INFORMATION GIVEN Block Start
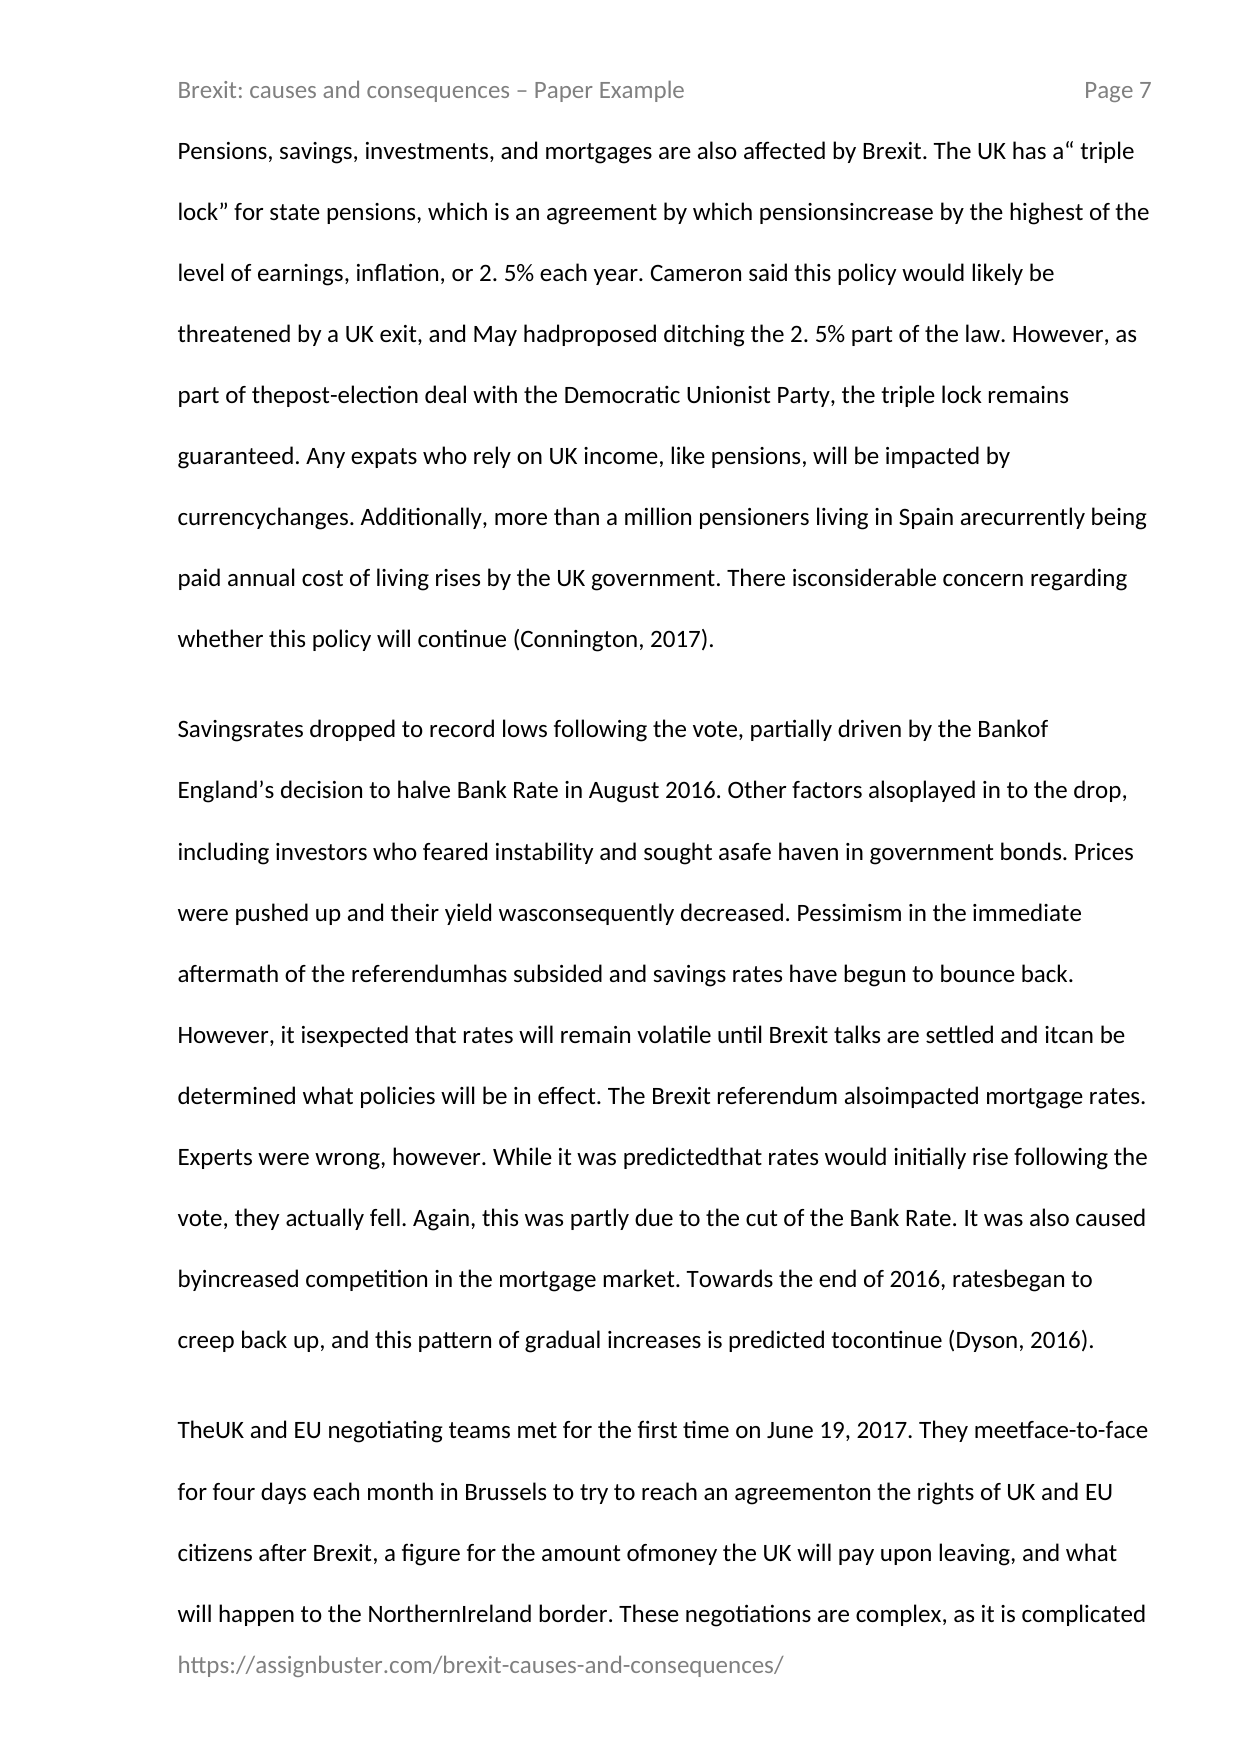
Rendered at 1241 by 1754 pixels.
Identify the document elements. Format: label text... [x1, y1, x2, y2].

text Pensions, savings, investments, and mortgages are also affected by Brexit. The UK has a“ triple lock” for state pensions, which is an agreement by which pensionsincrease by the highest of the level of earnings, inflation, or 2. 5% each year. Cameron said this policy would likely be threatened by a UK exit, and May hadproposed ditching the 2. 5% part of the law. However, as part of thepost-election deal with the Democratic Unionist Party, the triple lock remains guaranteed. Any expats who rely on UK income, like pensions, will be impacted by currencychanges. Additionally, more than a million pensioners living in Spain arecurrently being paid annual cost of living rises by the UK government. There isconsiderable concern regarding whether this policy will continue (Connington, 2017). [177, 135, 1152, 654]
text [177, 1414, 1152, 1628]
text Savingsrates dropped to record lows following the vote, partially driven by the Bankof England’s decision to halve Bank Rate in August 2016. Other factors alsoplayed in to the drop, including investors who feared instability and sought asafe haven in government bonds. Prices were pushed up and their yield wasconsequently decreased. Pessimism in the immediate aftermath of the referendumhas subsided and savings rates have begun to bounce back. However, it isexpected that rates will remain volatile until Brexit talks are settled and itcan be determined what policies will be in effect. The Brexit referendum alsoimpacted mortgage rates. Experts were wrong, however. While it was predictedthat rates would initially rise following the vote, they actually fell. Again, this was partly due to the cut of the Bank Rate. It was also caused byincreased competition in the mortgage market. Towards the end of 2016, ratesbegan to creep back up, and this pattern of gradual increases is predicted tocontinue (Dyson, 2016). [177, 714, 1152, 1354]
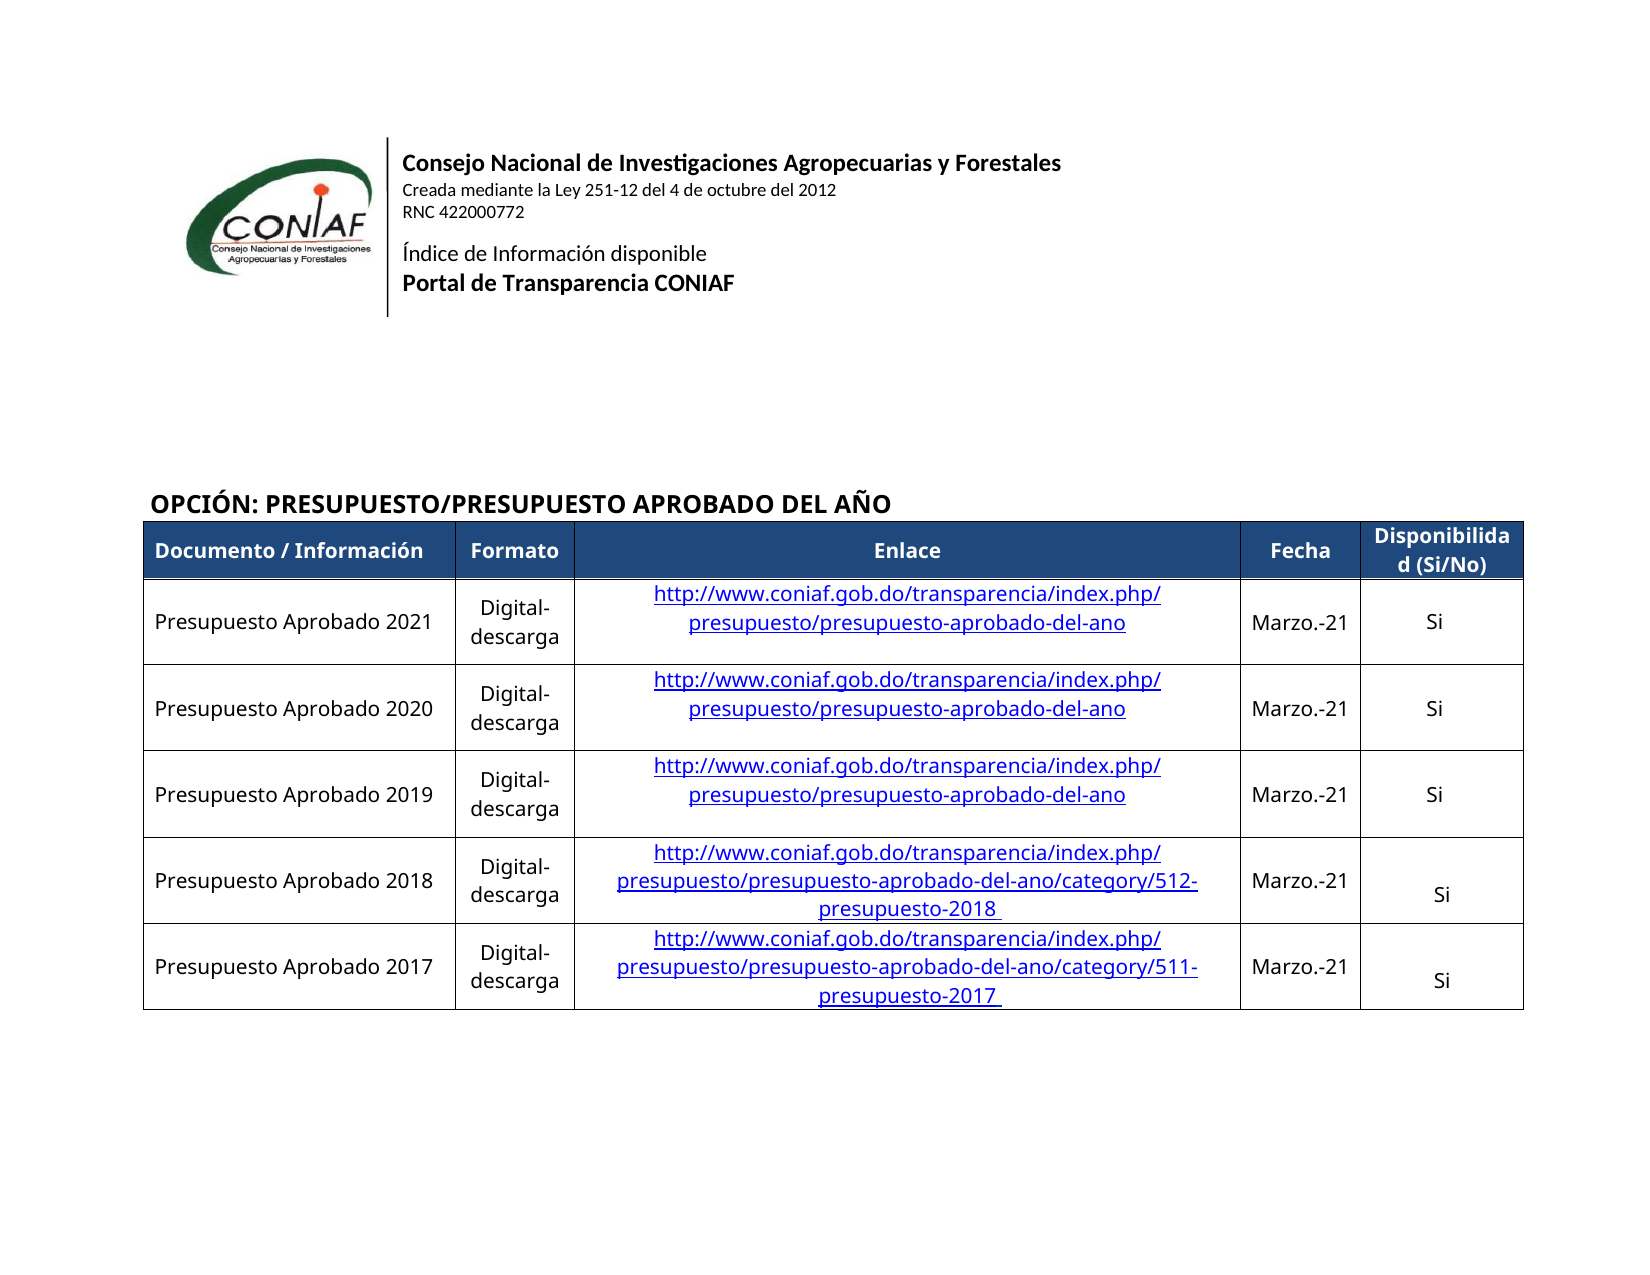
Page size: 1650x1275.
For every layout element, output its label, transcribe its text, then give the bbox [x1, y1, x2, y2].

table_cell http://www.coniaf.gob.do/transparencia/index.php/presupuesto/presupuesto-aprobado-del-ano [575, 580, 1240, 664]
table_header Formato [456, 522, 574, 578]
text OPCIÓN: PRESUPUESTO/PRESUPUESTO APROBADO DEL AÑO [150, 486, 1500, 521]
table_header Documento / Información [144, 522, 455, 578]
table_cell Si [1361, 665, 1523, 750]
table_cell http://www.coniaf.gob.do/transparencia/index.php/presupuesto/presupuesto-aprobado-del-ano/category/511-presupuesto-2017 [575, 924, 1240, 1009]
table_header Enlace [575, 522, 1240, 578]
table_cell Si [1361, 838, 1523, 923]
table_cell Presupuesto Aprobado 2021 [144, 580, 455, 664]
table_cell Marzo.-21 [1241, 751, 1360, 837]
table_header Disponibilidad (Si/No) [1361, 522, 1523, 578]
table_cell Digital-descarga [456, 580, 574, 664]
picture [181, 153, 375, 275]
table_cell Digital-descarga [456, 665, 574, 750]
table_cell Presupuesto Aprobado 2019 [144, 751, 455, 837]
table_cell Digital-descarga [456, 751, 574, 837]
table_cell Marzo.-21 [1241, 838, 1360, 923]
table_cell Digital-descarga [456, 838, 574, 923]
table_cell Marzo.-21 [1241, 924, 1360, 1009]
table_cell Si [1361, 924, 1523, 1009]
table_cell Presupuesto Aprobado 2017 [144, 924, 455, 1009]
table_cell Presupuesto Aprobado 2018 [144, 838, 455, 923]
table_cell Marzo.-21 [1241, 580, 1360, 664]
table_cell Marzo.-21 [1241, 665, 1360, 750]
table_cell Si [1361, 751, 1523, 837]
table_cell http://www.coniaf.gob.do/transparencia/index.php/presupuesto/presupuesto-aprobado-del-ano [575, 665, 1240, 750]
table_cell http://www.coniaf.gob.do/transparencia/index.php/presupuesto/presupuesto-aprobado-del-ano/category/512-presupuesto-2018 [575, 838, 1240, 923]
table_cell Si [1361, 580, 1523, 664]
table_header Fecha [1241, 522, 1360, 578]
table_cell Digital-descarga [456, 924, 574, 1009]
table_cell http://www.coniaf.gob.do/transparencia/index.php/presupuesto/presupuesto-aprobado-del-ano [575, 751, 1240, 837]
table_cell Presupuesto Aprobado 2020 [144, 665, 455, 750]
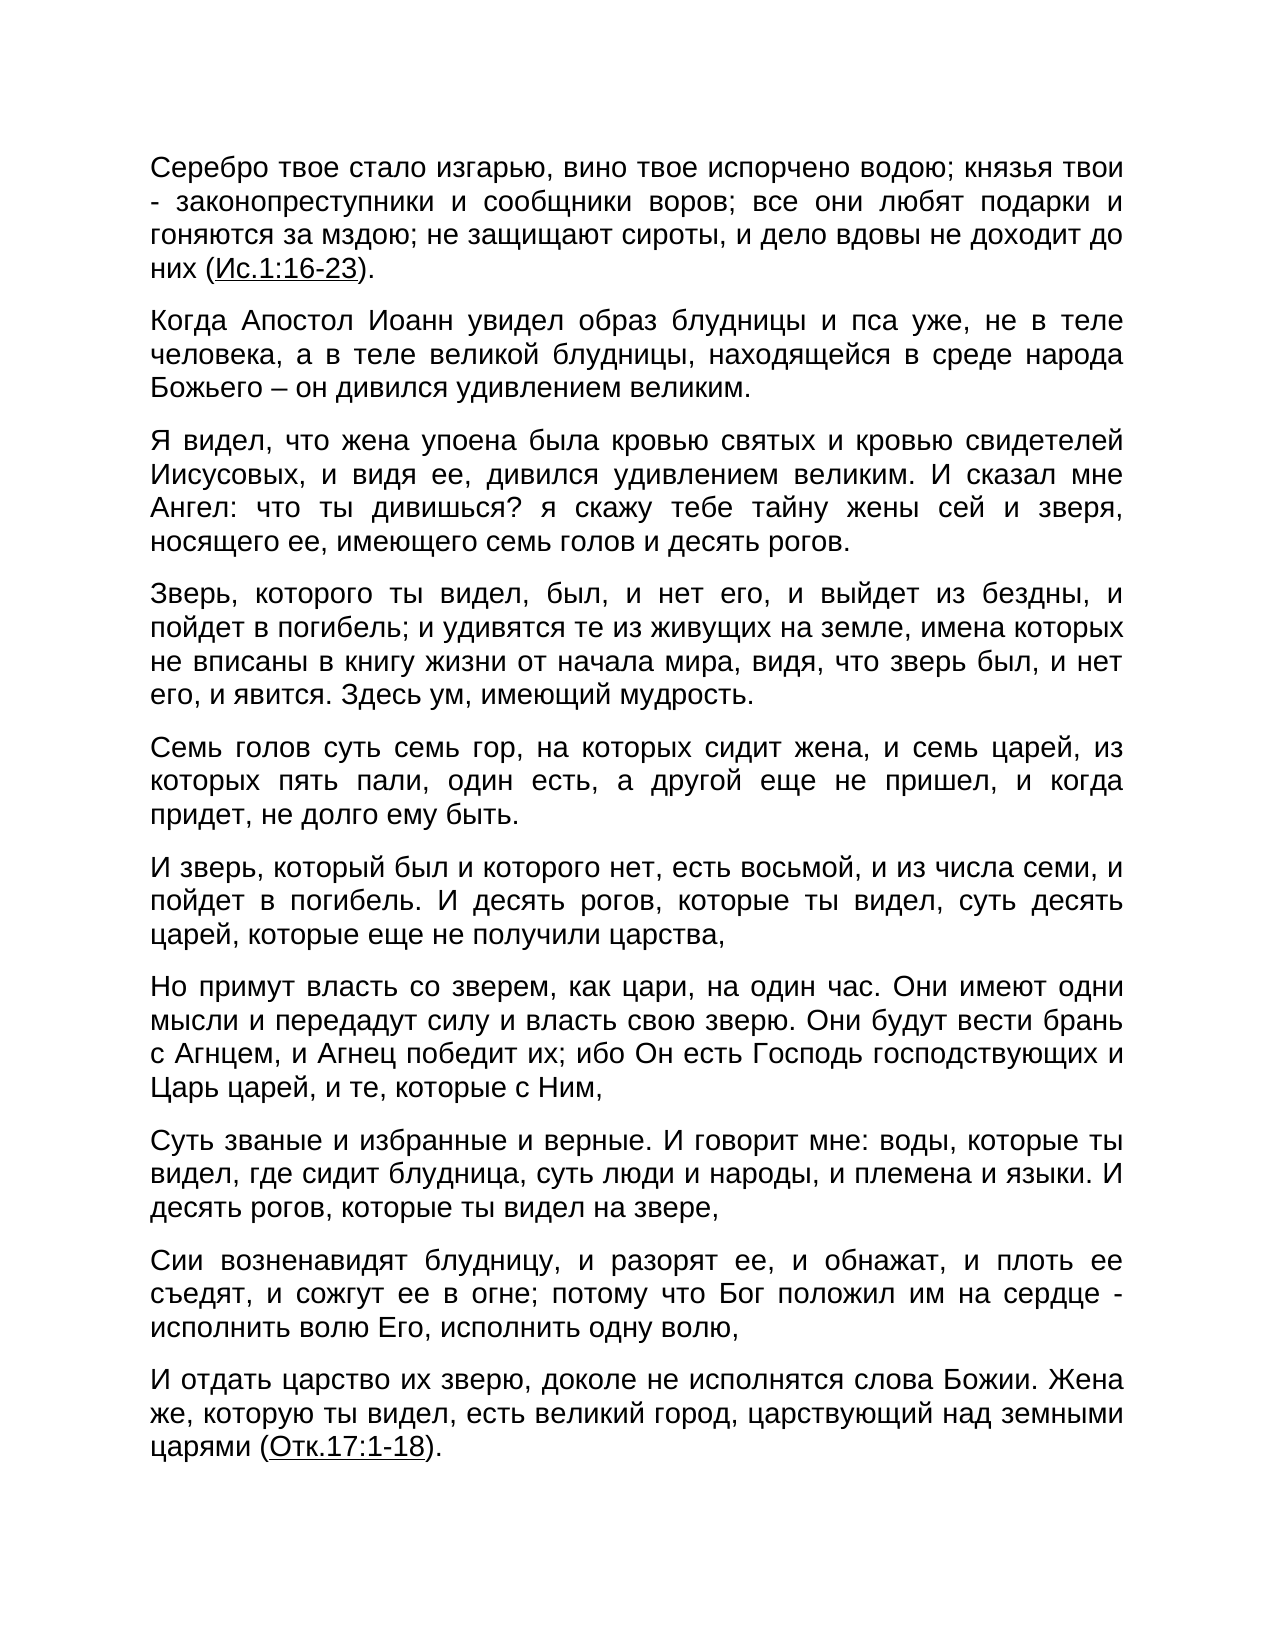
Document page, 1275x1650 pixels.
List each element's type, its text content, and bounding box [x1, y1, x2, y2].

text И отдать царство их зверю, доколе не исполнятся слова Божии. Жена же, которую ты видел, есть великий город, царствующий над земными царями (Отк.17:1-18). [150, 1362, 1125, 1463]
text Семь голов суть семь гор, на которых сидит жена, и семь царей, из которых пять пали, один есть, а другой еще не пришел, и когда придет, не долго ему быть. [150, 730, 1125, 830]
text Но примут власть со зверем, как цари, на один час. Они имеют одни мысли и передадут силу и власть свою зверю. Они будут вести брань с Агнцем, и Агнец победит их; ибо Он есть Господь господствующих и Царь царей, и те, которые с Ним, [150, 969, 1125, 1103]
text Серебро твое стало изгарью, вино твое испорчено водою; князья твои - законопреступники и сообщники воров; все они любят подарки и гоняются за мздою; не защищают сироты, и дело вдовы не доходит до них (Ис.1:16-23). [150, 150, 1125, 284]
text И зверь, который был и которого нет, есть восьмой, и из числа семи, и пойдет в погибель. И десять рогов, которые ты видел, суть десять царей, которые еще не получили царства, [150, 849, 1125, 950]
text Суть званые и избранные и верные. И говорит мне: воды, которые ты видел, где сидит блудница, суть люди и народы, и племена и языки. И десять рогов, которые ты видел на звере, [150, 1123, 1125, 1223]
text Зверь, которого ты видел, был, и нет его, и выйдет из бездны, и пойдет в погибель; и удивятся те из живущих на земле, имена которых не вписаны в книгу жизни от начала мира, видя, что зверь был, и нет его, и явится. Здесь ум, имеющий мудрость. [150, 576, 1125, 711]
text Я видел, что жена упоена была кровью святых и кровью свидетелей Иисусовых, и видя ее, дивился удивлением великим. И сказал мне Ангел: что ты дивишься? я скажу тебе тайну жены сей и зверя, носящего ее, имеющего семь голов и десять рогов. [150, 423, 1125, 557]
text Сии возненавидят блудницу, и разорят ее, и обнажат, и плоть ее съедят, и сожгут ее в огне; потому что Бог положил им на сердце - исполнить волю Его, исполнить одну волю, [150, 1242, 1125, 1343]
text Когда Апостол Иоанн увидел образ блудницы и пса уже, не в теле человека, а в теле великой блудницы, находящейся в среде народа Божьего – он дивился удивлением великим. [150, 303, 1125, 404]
INFORMATION GIVEN Block End
In the records above, locate the lines holding the word "descarga". Copy each of them.

§ EXERCISE ANSWER
table_cell Digital-descarga [456, 580, 574, 664]
table_cell Digital-descarga [456, 665, 574, 750]
table_cell Digital-descarga [456, 751, 574, 837]
table_cell Digital-descarga [456, 838, 574, 923]
table_cell Digital-descarga [456, 924, 574, 1009]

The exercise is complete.